The society had reached out to the group organizing weekly pro-Palestinian rallies in downtown Victoria more than a week ago asking if any demonstrations were planned during the march, Mann said Sunday. “They had said no. So this demonstration today was a surprise.”

A volunteer with Capital Bike handed out lollipops to some in the blockade, while a man on a bike with a Canadian Union of Postal Workers flag traded fist bumps with protesters holding banners.

Protesters called for Pride Parade attendees to join them in the demonstration, with about 100 or so heeding the call.

A small group of people with the Greater Victoria Teachers’ Association and the BCGEU left the parade to join the demonstrators.

Tara Ehrcke of the teachers’ association said she decided to join the protest because she supports “Palestinian freedom.”

“There’s a genocide going on. As we’re marching, bombs are dropping. It’s absolutely shameful, what’s happening there,” she said. “Pride should be a day for all marginalized people and all people experiencing oppression.”

But several parade watchers, unhappy with the pause, got into screaming matches with the protesters about the disruption. Others heckled from the sidelines.

“Pride has always been political,” a masked protester yelled back.

After about 15 minutes, the 127-entry parade was rerouted farther along Douglas Street and onto Belleville Street, although protesters stayed on Humboldt Street.

One man who did not appear to be affiliated with the protesters was led away from the demonstration by police after an altercation.

Around 12:50 p.m., a protester with a megaphone announced that they had received written “concessions” from the Victoria Pride Society and demonstrators began to disperse.

In a copy of communications between the protest group and Mann, obtained by the Times Colonist, Mann said the society will work toward meeting the group’s demands “through the channels available to us,” adding they will be seeking legal advice following the end of Pride Week.

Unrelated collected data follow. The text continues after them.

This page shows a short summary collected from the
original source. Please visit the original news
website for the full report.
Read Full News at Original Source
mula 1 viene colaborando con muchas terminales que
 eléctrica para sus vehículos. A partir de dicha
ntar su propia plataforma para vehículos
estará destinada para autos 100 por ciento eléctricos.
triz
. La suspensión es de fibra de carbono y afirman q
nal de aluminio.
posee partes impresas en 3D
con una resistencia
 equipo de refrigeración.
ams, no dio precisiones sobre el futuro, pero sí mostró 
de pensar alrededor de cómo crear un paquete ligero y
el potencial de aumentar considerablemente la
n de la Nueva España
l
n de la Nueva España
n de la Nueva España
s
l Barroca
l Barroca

Some of the demonstrators were later seen around McDonald Park enjoying Pride festival activities without masks.

The protesters who spoke to the Times Colonist on Sunday said their group was unaffiliated with the weekly rallies or pro-Palestinian encampment at the University of Victoria, though a number of individuals participating in the blockade had previously been seen in those other protest actions.

Mann said the Pride Society agrees with many of the protesters’ demands. “A permanent, lasting ceasefire in Gaza is very important.”

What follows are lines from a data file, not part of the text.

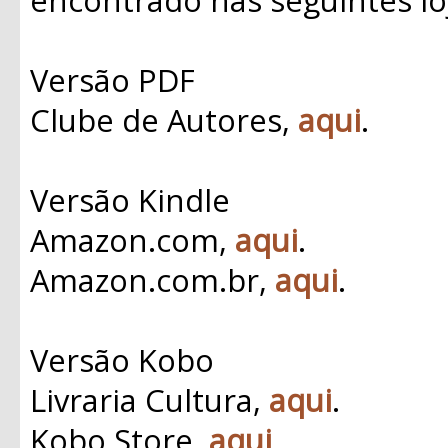
Versão PDF
Clube de Autores,
aqui
.
Versão Kindle
Amazon.com,
aqui
.
Amazon.com.br,
aqui
.
Versão Kobo
Livraria Cultura,
aqui
.
Kobo Store,
aqui
.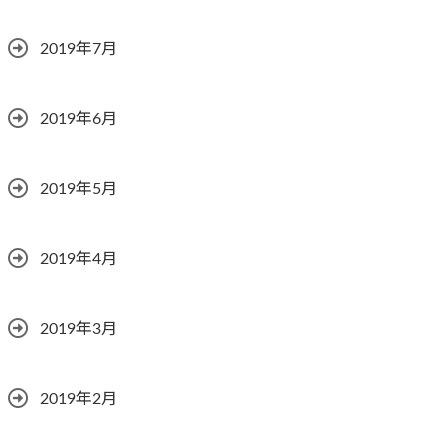
2019年7月
2019年6月
2019年5月
2019年4月
2019年3月
2019年2月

Other protester demands include the removal of police from the Pride Parade and for the society to take more action to prevent homeless people from being displaced for Pride Week events.

The Victoria Pride Society has said it is against the street sweeps that appear to coincide with Pride events in Victoria. For example, campers at Vic West Park were removed from the area before last week’s Memorial Drag Ball, despite explicit calls against that from the society, Mann said.

“It seemed that they were displacing the unhoused community to make way for our event, which is very frustrating because we contacted the police weeks before saying that we do not want that to happen.”

Members of the society had gone to the park in the days before the event with gift cards and water to tell campers they didn’t need to move, Mann said.

Victoria police spokesperson Cheryl Major said VicPD did not clear the encampment at Vic West Park, noting enforcement of overnight sheltering rules is the responsibility of city bylaw officers, who sometimes ask police to help protect them. “But I can tell you that we didn’t conduct any activity like that with Bylaw ahead of that event,” Major said in an email.

Mann, meanwhile, said changes at the Pride Society will take time and continued effort. “It’s important to recognize that Pride is a big ship. So it’ll take a while to steer.”